I would like to get the first line's second column and the fifth line's 3rd column as one single line. This should happen for every 5 lines.

So, the output will be

chr1 100 600
chr1 600 960

Thanks

awk ' NR == 1 {
                printf "%s %d ", $1, $2
                next
} NR%5 == 0 {
                printf "%d\n", $3
                getline
                printf "%s %d ", $1, $2
} END {
                printf "\n"
} ' file
1 Like

A little simpler is

awk '{ x=NR%5 }
x==1 { printf "%s %d",$1,$2 }
x==0 { printf " %d\n",$3 }
' file
2 Likes

also:

awk 'NR%5==1 {a=$2} ! NR%5 {$2=a; print}' infile
1 Like

sed:

sed 'N;N;N;N;s/[^ ]*\n.* //' file

A Perlish way:

perl -lane 'if(my $pos = ($.%5 ... $.%5==0)) {
 $start = "$F[0] $F[1]" if $pos==1;
 print "$start $F[2]" if $pos =~ /E0$/; 
}' file

This did not work for me, gives no output

awk 'NR%5==1 {a=$2} ! NR%5 {$2=a; print}' infile

This does work

awk 'NR%5==1 {a=$2} NR%5==0 {$2=a; print}' infile
chr1 100 600
chr1 600 960

GNU Awk 3.1.8

Indeed it is better to use !(NR%5) rather than ! NR%5

!(NR%5)
This works for me to :slight_smile:

I would suggest a better test file, to make sure the operation is correct. If all the lines start with chr1, it seems hard to tell if a script is really working.

chr01 100 199
chr02 200 299
chr03 300 399
chr04 400 499
chr05 500 599
chr06 600 699
chr07 700 799
chr08 800 899
chr09 900 939
chr10 940 960

Correct output is:

chr01 100 599
chr06 600 960

For example, when I ran this improved (I think) test file against the following proposed solution, it did not work correctly:

awk 'NR%5==1 {a=$2} NR%5==0 {$2=a; print}' infile
chr05 100 599
chr10 600 960

But this is the original input, that you have now changed and its need a new code.

chr1 100 200
chr1 200 300
chr1 300 400
chr1 400 500
chr1 500 600
chr1 600 700
chr1 700 800
chr1 800 900
chr1 900 920
chr1 940 960

---------- Post updated at 08:49 ---------- Previous update was at 08:39 ----------

This should then work

awk 'NR%5==1 {printf "%s %s ",$1,$2;getline;getline;getline;getline;print $3}'
chr01 100 600
chr06 600 960

The OP said "first line's second column and the fifth line's 3rd column as one single line. This should happen for every 5 lines."

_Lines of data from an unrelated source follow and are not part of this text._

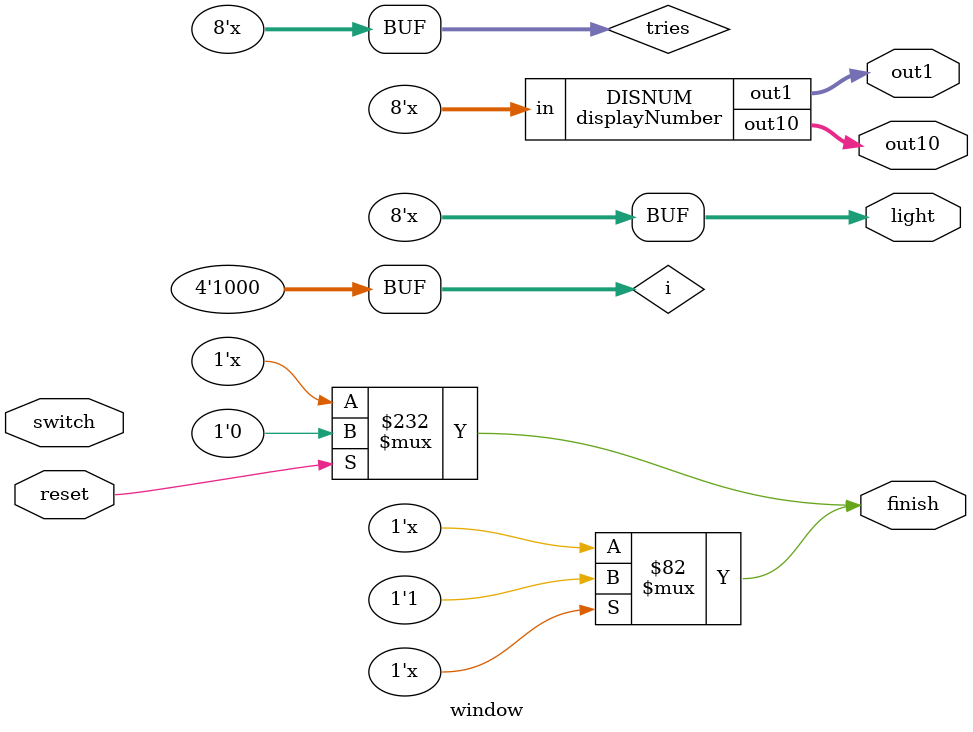
<source format=v>
`define TimeExpire 32'd50000000
`define countdownTime 8'd10

module displayNumber(in,out10,out1);
//input number
input [7:0]in;
//out10 mean 10's, out1 mean 1's
output [6:0]out10;
output [6:0]out1;
reg [6:0]out10;
reg [6:0]out1;

always@(in)
begin
    case(in%100-in%10)
            8'd0: out10=7'b1000000;
            8'd1: out10=7'b1111001;
            8'd2: out10=7'b0100100;
            8'd3: out10=7'b0110000;
            8'd4: out10=7'b0011001;
            8'd5: out10=7'b0010010;
            8'd6: out10=7'b0000010;
            8'd7: out10=7'b1011000;
            8'd8: out10=7'b0000000;
            8'd9: out10=7'b0010000;
    endcase
    case(in%10)
            8'd0: out1=7'b1000000;
            8'd1: out1=7'b1111001;
            8'd2: out1=7'b0100100;
            8'd3: out1=7'b0110000;
            8'd4: out1=7'b0011001;
            8'd5: out1=7'b0010010;
            8'd6: out1=7'b0000010;
            8'd7: out1=7'b1011000;
            8'd8: out1=7'b0000000;
            8'd9: out1=7'b0010000;
    endcase
end
endmodule

module window(reset,out1,out10,light,switch,finish);
input reset;
input [7:0] switch;

//display need to declear as output and wire
output [6:0]out1;
output [6:0]out10;
output [7:0]light;
output finish;

wire [6:0]out1;
wire [6:0]out10;
//

//logic counter neeed to declear as reg
reg [7:0]tries;
reg [7:0]light;
reg [3:0] i;
reg finish;
//

displayNumber DISNUM (.in(tries),.out10(out10),.out1(out1));

always@(reset)
begin
    if(reset)
    begin
        tries<=8'd0;
        finish<=1'b0;
        i=($random)%8;
        light=8'b00000000;
        light[i]=1'b1;
    end
end

always@(switch)
begin
    for(i=4'd0;i<4'd8;i++)
    begin
        if(switch[i]==1'b1)
        begin
            if(i>=1) light[i-4'd1]=~light[i-1];
            if(i<=6) light[i+1]=~light[i+1];
            light[i]=~light[i];
            tries<=tries+1'd1;
        end
    end
    if(light==8'b00000000) finish=1'b1;
end

endmodule

</source>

I just changed the test input to make sure that condition is being met.

Of course, if the first column doesn't matter, then the original input is OK. The OP didn't say.

All above reflect this. Data from first line second column and fifth line 3rd column. Since data on column #1 was not important, you get what you get.

That's why its always important to post real data or as close to as possible.

Can't argue with that. You're right. OP didn't say anything special about first column. I was trying to "read his mind". It would seem kind of silly if first column ALWAYS had same data. But silly data files happen all the time.